你的任务
请照录这篇关于《可怜的东西》的影评中的一段:从含有“在《狗牙》《龙虾》里就领略过”的词句开始,到“眼里窥视,人物就在其中行动。”为止,一字不改。

在《狗牙》《龙虾》里就领略过兰斯莫斯导演所谓社会实验小品的魅力,《可怜的东西》则瞩目于一位“换脑”的实验品——女版弗兰肯斯坦,将孩子大脑移植到母亲尸体里得到的贝拉(Bella Baxter)。

从蒸汽朋克式的世界观和斑斓绚烂的天空起,兰斯莫斯构建的怪诞美学无处不在。几乎全篇使用鱼眼镜头,不仅将空间压缩成我们不习惯的式样,有时连人体都扭曲,而户外风景干脆完全虚化。穿插出现的圆形透镜视角,像是从猫眼里窥视,人物就在其中行动。

那是19世纪维多利亚时代的英国,超科学的合成兽及其技术令人叹为观止。鸡和猪,鸭子和狗,鹅和山羊……漫步在一间扭曲古怪的大宅里。一位精于解剖和实验的医生、科学家戈德温(Godwin Baxter),疤面狰狞,依靠外蒸馏系统完成消化,每次吃完饭打饱嗝打出的都是一个大大的气泡。

源数据
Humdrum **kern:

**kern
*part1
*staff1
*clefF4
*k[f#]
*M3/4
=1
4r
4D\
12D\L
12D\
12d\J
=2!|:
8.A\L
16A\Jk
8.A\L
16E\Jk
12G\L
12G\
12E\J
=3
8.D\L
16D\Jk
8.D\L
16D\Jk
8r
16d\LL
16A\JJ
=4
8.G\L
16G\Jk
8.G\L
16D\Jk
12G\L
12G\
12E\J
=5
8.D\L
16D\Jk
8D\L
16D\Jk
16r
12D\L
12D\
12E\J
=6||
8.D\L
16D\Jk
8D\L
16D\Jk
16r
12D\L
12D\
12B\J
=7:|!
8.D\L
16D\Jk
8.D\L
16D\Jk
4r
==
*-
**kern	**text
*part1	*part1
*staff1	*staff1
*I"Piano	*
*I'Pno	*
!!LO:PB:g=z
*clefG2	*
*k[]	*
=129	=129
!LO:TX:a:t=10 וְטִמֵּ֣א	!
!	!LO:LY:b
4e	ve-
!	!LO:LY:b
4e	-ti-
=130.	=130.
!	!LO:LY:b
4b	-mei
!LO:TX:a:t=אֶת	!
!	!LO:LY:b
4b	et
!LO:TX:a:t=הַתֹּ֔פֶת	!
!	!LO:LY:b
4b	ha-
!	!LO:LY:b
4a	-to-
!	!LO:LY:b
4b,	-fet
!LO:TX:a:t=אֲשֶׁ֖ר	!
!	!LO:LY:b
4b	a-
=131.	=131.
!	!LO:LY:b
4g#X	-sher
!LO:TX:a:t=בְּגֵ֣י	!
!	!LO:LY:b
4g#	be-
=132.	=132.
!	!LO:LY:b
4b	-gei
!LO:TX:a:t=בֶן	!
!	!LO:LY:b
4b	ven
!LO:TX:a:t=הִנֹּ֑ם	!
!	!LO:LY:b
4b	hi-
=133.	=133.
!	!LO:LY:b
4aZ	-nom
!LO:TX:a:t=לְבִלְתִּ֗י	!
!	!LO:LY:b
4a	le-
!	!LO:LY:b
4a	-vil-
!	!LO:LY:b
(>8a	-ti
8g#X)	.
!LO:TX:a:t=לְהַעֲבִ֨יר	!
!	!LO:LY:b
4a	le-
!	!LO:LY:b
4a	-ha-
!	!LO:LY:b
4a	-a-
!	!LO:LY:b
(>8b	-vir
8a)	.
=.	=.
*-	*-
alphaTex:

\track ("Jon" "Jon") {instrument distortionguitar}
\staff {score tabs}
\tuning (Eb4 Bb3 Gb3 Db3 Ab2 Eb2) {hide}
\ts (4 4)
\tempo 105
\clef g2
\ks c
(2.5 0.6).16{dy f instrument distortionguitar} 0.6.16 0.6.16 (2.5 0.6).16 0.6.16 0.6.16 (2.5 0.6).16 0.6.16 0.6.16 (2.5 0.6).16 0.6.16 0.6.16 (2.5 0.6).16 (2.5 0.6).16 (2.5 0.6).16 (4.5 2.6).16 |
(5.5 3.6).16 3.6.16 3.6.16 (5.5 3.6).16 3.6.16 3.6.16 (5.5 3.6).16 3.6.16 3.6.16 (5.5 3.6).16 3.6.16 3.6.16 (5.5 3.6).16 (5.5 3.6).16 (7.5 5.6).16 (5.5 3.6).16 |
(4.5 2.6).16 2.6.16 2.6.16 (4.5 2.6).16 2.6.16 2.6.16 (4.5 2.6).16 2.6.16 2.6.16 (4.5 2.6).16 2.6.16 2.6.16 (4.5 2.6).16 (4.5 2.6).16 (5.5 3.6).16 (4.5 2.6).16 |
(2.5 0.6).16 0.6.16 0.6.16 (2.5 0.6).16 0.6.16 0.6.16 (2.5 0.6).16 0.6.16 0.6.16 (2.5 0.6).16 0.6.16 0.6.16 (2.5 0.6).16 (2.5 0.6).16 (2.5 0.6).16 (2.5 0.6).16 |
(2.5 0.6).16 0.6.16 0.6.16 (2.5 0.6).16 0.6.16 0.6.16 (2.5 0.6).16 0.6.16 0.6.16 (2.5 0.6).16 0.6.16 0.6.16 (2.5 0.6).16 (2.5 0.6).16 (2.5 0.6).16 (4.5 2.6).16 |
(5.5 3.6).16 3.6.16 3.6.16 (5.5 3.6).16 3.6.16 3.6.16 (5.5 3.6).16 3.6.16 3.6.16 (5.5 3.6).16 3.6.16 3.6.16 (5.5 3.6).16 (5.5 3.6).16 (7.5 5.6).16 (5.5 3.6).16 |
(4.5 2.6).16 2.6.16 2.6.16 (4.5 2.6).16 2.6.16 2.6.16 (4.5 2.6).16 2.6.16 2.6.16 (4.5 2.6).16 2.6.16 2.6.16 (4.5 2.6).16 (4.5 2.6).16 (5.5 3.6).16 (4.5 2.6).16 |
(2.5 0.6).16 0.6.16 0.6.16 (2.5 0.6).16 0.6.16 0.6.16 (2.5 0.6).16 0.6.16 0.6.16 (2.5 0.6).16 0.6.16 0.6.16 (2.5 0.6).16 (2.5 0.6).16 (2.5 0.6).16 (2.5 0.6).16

问题解答
在《狗牙》《龙虾》里就领略过兰斯莫斯导演所谓社会实验小品的魅力,《可怜的东西》则瞩目于一位“换脑”的实验品——女版弗兰肯斯坦,将孩子大脑移植到母亲尸体里得到的贝拉(Bella Baxter)。

从蒸汽朋克式的世界观和斑斓绚烂的天空起,兰斯莫斯构建的怪诞美学无处不在。几乎全篇使用鱼眼镜头,不仅将空间压缩成我们不习惯的式样,有时连人体都扭曲,而户外风景干脆完全虚化。穿插出现的圆形透镜视角,像是从猫眼里窥视,人物就在其中行动。